* **Problem description**:
Produce a word-for-word copy of the data below.

* **Records to process**:
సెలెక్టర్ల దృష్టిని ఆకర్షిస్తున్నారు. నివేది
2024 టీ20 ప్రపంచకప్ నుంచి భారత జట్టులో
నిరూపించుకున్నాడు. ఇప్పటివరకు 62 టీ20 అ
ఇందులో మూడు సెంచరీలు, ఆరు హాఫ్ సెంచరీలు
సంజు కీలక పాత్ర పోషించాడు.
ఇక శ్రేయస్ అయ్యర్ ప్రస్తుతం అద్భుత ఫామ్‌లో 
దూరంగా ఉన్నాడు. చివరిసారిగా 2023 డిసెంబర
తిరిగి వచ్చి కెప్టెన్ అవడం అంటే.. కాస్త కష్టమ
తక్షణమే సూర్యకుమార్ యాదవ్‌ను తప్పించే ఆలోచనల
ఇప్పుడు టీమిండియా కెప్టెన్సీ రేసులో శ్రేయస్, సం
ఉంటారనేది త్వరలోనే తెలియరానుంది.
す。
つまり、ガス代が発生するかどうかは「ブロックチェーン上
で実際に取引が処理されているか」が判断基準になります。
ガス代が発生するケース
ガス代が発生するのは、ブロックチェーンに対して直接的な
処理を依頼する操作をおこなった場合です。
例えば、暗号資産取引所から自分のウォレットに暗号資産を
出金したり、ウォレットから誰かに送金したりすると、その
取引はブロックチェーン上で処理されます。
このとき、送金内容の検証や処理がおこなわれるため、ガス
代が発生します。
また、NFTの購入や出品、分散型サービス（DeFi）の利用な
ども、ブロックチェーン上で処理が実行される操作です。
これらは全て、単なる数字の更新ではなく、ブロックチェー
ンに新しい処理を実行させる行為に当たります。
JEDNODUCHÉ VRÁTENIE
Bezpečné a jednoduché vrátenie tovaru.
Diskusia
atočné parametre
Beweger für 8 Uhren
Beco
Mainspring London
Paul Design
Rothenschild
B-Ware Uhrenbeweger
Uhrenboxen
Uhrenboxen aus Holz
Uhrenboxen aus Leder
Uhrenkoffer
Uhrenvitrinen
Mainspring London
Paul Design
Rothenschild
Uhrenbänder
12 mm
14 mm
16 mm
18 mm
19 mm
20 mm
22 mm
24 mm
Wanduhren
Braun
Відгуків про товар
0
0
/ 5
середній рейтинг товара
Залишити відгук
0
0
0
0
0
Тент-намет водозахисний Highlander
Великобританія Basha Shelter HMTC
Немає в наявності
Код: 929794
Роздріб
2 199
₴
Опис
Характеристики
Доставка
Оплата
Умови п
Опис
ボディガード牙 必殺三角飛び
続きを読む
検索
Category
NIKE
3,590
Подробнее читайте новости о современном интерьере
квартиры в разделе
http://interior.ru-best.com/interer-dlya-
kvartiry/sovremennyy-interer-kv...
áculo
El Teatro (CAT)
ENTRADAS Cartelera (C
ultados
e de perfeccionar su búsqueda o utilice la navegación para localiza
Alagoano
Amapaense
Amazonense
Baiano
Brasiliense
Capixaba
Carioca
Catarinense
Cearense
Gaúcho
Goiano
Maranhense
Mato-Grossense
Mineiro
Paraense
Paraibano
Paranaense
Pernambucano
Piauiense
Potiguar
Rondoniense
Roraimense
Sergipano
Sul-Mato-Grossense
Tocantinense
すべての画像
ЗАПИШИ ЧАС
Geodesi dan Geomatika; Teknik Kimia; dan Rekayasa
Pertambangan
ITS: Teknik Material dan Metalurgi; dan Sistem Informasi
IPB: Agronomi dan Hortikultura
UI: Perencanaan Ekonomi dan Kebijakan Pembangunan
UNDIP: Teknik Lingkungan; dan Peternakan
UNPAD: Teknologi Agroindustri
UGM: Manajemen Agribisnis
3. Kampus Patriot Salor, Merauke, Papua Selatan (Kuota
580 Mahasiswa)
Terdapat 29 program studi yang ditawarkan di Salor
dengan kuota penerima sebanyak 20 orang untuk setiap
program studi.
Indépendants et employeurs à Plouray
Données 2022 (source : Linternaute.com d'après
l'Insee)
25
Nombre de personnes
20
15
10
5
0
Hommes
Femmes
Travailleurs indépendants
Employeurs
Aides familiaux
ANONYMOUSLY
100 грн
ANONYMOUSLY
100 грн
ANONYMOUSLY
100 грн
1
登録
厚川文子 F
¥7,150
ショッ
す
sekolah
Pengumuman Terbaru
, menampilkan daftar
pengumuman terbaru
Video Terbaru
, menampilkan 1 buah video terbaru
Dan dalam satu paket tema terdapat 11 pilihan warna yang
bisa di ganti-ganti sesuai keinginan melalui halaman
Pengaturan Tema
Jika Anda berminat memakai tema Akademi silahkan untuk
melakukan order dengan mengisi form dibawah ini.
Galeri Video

* **Written solution**:
సెలెక్టర్ల దృష్టిని ఆకర్షిస్తున్నారు. నివేది
2024 టీ20 ప్రపంచకప్ నుంచి భారత జట్టులో
నిరూపించుకున్నాడు. ఇప్పటివరకు 62 టీ20 అ
ఇందులో మూడు సెంచరీలు, ఆరు హాఫ్ సెంచరీలు
సంజు కీలక పాత్ర పోషించాడు.
ఇక శ్రేయస్ అయ్యర్ ప్రస్తుతం అద్భుత ఫామ్‌లో 
దూరంగా ఉన్నాడు. చివరిసారిగా 2023 డిసెంబర
తిరిగి వచ్చి కెప్టెన్ అవడం అంటే.. కాస్త కష్టమ
తక్షణమే సూర్యకుమార్ యాదవ్‌ను తప్పించే ఆలోచనల
ఇప్పుడు టీమిండియా కెప్టెన్సీ రేసులో శ్రేయస్, సం
ఉంటారనేది త్వరలోనే తెలియరానుంది.
す。
つまり、ガス代が発生するかどうかは「ブロックチェーン上
で実際に取引が処理されているか」が判断基準になります。
ガス代が発生するケース
ガス代が発生するのは、ブロックチェーンに対して直接的な
処理を依頼する操作をおこなった場合です。
例えば、暗号資産取引所から自分のウォレットに暗号資産を
出金したり、ウォレットから誰かに送金したりすると、その
取引はブロックチェーン上で処理されます。
このとき、送金内容の検証や処理がおこなわれるため、ガス
代が発生します。
また、NFTの購入や出品、分散型サービス（DeFi）の利用な
ども、ブロックチェーン上で処理が実行される操作です。
これらは全て、単なる数字の更新ではなく、ブロックチェー
ンに新しい処理を実行させる行為に当たります。
JEDNODUCHÉ VRÁTENIE
Bezpečné a jednoduché vrátenie tovaru.
Diskusia
atočné parametre
Beweger für 8 Uhren
Beco
Mainspring London
Paul Design
Rothenschild
B-Ware Uhrenbeweger
Uhrenboxen
Uhrenboxen aus Holz
Uhrenboxen aus Leder
Uhrenkoffer
Uhrenvitrinen
Mainspring London
Paul Design
Rothenschild
Uhrenbänder
12 mm
14 mm
16 mm
18 mm
19 mm
20 mm
22 mm
24 mm
Wanduhren
Braun
Відгуків про товар
0
0
/ 5
середній рейтинг товара
Залишити відгук
0
0
0
0
0
Тент-намет водозахисний Highlander
Великобританія Basha Shelter HMTC
Немає в наявності
Код: 929794
Роздріб
2 199
₴
Опис
Характеристики
Доставка
Оплата
Умови п
Опис
ボディガード牙 必殺三角飛び
続きを読む
検索
Category
NIKE
3,590
Подробнее читайте новости о современном интерьере
квартиры в разделе
http://interior.ru-best.com/interer-dlya-
kvartiry/sovremennyy-interer-kv...
áculo
El Teatro (CAT)
ENTRADAS Cartelera (C
ultados
e de perfeccionar su búsqueda o utilice la navegación para localiza
Alagoano
Amapaense
Amazonense
Baiano
Brasiliense
Capixaba
Carioca
Catarinense
Cearense
Gaúcho
Goiano
Maranhense
Mato-Grossense
Mineiro
Paraense
Paraibano
Paranaense
Pernambucano
Piauiense
Potiguar
Rondoniense
Roraimense
Sergipano
Sul-Mato-Grossense
Tocantinense
すべての画像
ЗАПИШИ ЧАС
Geodesi dan Geomatika; Teknik Kimia; dan Rekayasa
Pertambangan
ITS: Teknik Material dan Metalurgi; dan Sistem Informasi
IPB: Agronomi dan Hortikultura
UI: Perencanaan Ekonomi dan Kebijakan Pembangunan
UNDIP: Teknik Lingkungan; dan Peternakan
UNPAD: Teknologi Agroindustri
UGM: Manajemen Agribisnis
3. Kampus Patriot Salor, Merauke, Papua Selatan (Kuota
580 Mahasiswa)
Terdapat 29 program studi yang ditawarkan di Salor
dengan kuota penerima sebanyak 20 orang untuk setiap
program studi.
Indépendants et employeurs à Plouray
Données 2022 (source : Linternaute.com d'après
l'Insee)
25
Nombre de personnes
20
15
10
5
0
Hommes
Femmes
Travailleurs indépendants
Employeurs
Aides familiaux
ANONYMOUSLY
100 грн
ANONYMOUSLY
100 грн
ANONYMOUSLY
100 грн
1
登録
厚川文子 F
¥7,150
ショッ
す
sekolah
Pengumuman Terbaru
, menampilkan daftar
pengumuman terbaru
Video Terbaru
, menampilkan 1 buah video terbaru
Dan dalam satu paket tema terdapat 11 pilihan warna yang
bisa di ganti-ganti sesuai keinginan melalui halaman
Pengaturan Tema
Jika Anda berminat memakai tema Akademi silahkan untuk
melakukan order dengan mengisi form dibawah ini.
Galeri Video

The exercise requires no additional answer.